** Exercise **
Where a record contains a picture, omit it; otherwise reproduce the listing exactly.

** Provided information **
**********

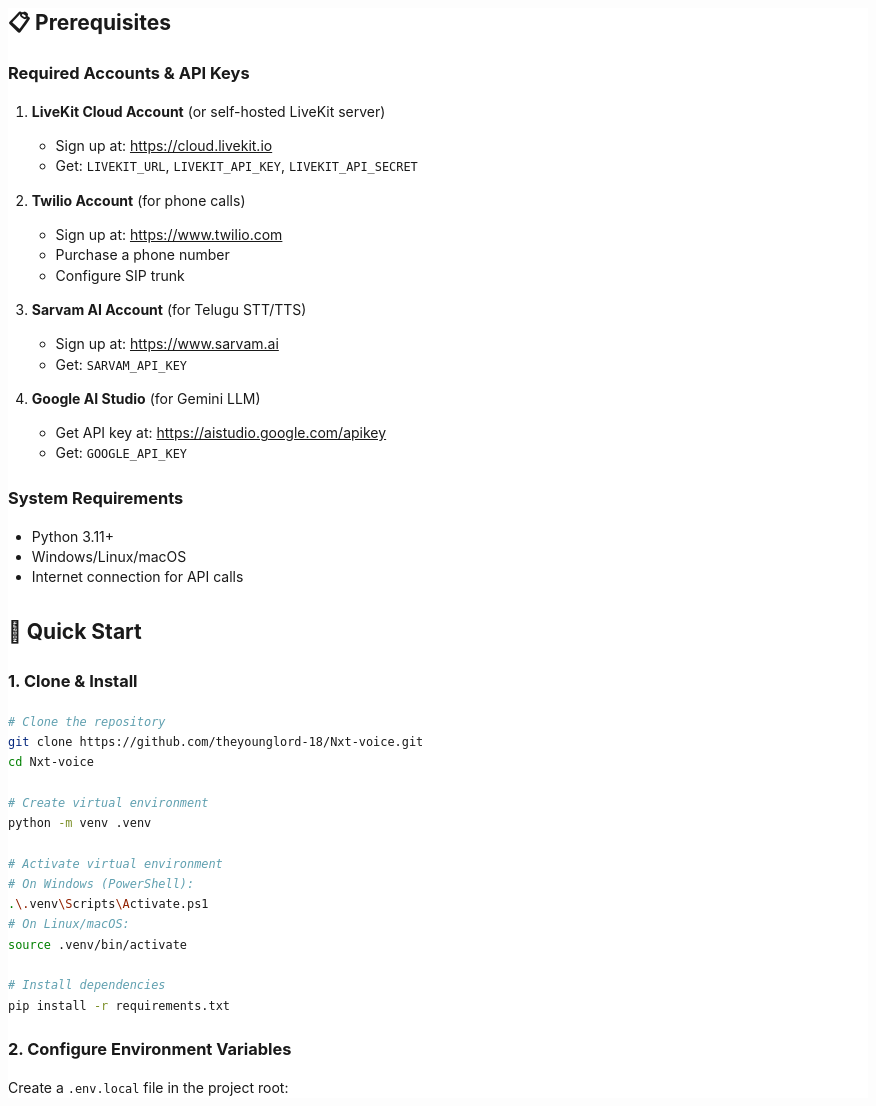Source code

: ## 📋 Prerequisites

### Required Accounts & API Keys

1. **LiveKit Cloud Account** (or self-hosted LiveKit server)
   - Sign up at: https://cloud.livekit.io
   - Get: `LIVEKIT_URL`, `LIVEKIT_API_KEY`, `LIVEKIT_API_SECRET`

2. **Twilio Account** (for phone calls)
   - Sign up at: https://www.twilio.com
   - Purchase a phone number
   - Configure SIP trunk

3. **Sarvam AI Account** (for Telugu STT/TTS)
   - Sign up at: https://www.sarvam.ai
   - Get: `SARVAM_API_KEY`

4. **Google AI Studio** (for Gemini LLM)
   - Get API key at: https://aistudio.google.com/apikey
   - Get: `GOOGLE_API_KEY`

### System Requirements

- Python 3.11+
- Windows/Linux/macOS
- Internet connection for API calls

## 🚀 Quick Start

### 1. Clone & Install

```bash
# Clone the repository
git clone https://github.com/theyounglord-18/Nxt-voice.git
cd Nxt-voice

# Create virtual environment
python -m venv .venv

# Activate virtual environment
# On Windows (PowerShell):
.\.venv\Scripts\Activate.ps1
# On Linux/macOS:
source .venv/bin/activate

# Install dependencies
pip install -r requirements.txt
```

### 2. Configure Environment Variables

Create a `.env.local` file in the project root:
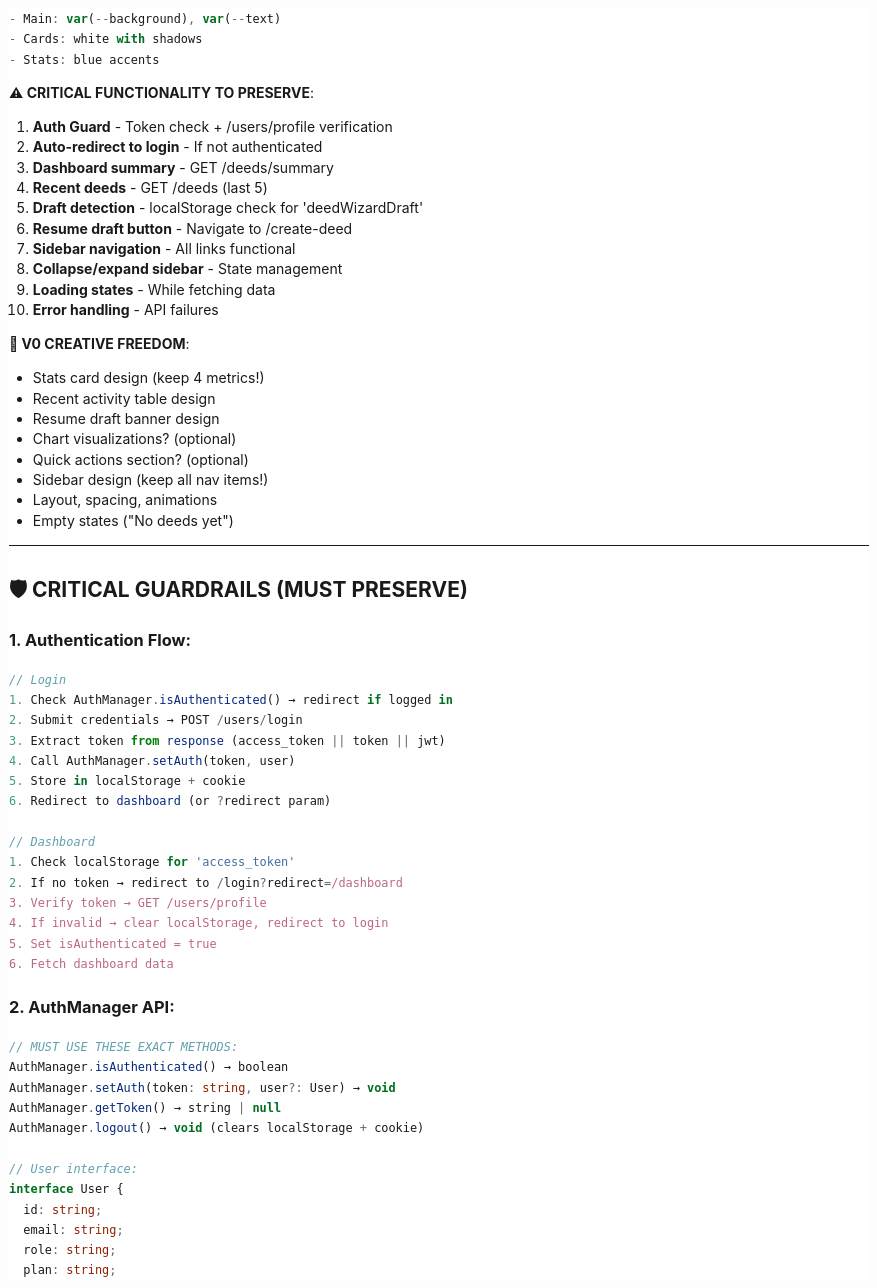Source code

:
 ```typescript
- Main: var(--background), var(--text)
- Cards: white with shadows
- Stats: blue accents
```

**⚠️ CRITICAL FUNCTIONALITY TO PRESERVE**:
1. **Auth Guard** - Token check + /users/profile verification
2. **Auto-redirect to login** - If not authenticated
3. **Dashboard summary** - GET /deeds/summary
4. **Recent deeds** - GET /deeds (last 5)
5. **Draft detection** - localStorage check for 'deedWizardDraft'
6. **Resume draft button** - Navigate to /create-deed
7. **Sidebar navigation** - All links functional
8. **Collapse/expand sidebar** - State management
9. **Loading states** - While fetching data
10. **Error handling** - API failures

**🎨 V0 CREATIVE FREEDOM**:
- Stats card design (keep 4 metrics!)
- Recent activity table design
- Resume draft banner design
- Chart visualizations? (optional)
- Quick actions section? (optional)
- Sidebar design (keep all nav items!)
- Layout, spacing, animations
- Empty states ("No deeds yet")

---

## 🛡️ **CRITICAL GUARDRAILS (MUST PRESERVE)**

### **1. Authentication Flow**:
```typescript
// Login
1. Check AuthManager.isAuthenticated() → redirect if logged in
2. Submit credentials → POST /users/login
3. Extract token from response (access_token || token || jwt)
4. Call AuthManager.setAuth(token, user)
5. Store in localStorage + cookie
6. Redirect to dashboard (or ?redirect param)

// Dashboard
1. Check localStorage for 'access_token'
2. If no token → redirect to /login?redirect=/dashboard
3. Verify token → GET /users/profile
4. If invalid → clear localStorage, redirect to login
5. Set isAuthenticated = true
6. Fetch dashboard data
```

### **2. AuthManager API**:
```typescript
// MUST USE THESE EXACT METHODS:
AuthManager.isAuthenticated() → boolean
AuthManager.setAuth(token: string, user?: User) → void
AuthManager.getToken() → string | null
AuthManager.logout() → void (clears localStorage + cookie)

// User interface:
interface User {
  id: string;
  email: string;
  role: string;
  plan: string;
```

**********

** Solution for this problem **
Source code

: ## 📋 Prerequisites

### Required Accounts & API Keys

1. **LiveKit Cloud Account** (or self-hosted LiveKit server)
   - Sign up at: https://cloud.livekit.io
   - Get: `LIVEKIT_URL`, `LIVEKIT_API_KEY`, `LIVEKIT_API_SECRET`

2. **Twilio Account** (for phone calls)
   - Sign up at: https://www.twilio.com
   - Purchase a phone number
   - Configure SIP trunk

3. **Sarvam AI Account** (for Telugu STT/TTS)
   - Sign up at: https://www.sarvam.ai
   - Get: `SARVAM_API_KEY`

4. **Google AI Studio** (for Gemini LLM)
   - Get API key at: https://aistudio.google.com/apikey
   - Get: `GOOGLE_API_KEY`

### System Requirements

- Python 3.11+
- Windows/Linux/macOS
- Internet connection for API calls

## 🚀 Quick Start

### 1. Clone & Install

```bash
# Clone the repository
git clone https://github.com/theyounglord-18/Nxt-voice.git
cd Nxt-voice

# Create virtual environment
python -m venv .venv

# Activate virtual environment
# On Windows (PowerShell):
.\.venv\Scripts\Activate.ps1
# On Linux/macOS:
source .venv/bin/activate

# Install dependencies
pip install -r requirements.txt
```

### 2. Configure Environment Variables

Create a `.env.local` file in the project root:
Source code

:
 ```typescript
- Main: var(--background), var(--text)
- Cards: white with shadows
- Stats: blue accents
```

**⚠️ CRITICAL FUNCTIONALITY TO PRESERVE**:
1. **Auth Guard** - Token check + /users/profile verification
2. **Auto-redirect to login** - If not authenticated
3. **Dashboard summary** - GET /deeds/summary
4. **Recent deeds** - GET /deeds (last 5)
5. **Draft detection** - localStorage check for 'deedWizardDraft'
6. **Resume draft button** - Navigate to /create-deed
7. **Sidebar navigation** - All links functional
8. **Collapse/expand sidebar** - State management
9. **Loading states** - While fetching data
10. **Error handling** - API failures

**🎨 V0 CREATIVE FREEDOM**:
- Stats card design (keep 4 metrics!)
- Recent activity table design
- Resume draft banner design
- Chart visualizations? (optional)
- Quick actions section? (optional)
- Sidebar design (keep all nav items!)
- Layout, spacing, animations
- Empty states ("No deeds yet")

---

## 🛡️ **CRITICAL GUARDRAILS (MUST PRESERVE)**

### **1. Authentication Flow**:
```typescript
// Login
1. Check AuthManager.isAuthenticated() → redirect if logged in
2. Submit credentials → POST /users/login
3. Extract token from response (access_token || token || jwt)
4. Call AuthManager.setAuth(token, user)
5. Store in localStorage + cookie
6. Redirect to dashboard (or ?redirect param)

// Dashboard
1. Check localStorage for 'access_token'
2. If no token → redirect to /login?redirect=/dashboard
3. Verify token → GET /users/profile
4. If invalid → clear localStorage, redirect to login
5. Set isAuthenticated = true
6. Fetch dashboard data
```

### **2. AuthManager API**:
```typescript
// MUST USE THESE EXACT METHODS:
AuthManager.isAuthenticated() → boolean
AuthManager.setAuth(token: string, user?: User) → void
AuthManager.getToken() → string | null
AuthManager.logout() → void (clears localStorage + cookie)

// User interface:
interface User {
  id: string;
  email: string;
  role: string;
  plan: string;
```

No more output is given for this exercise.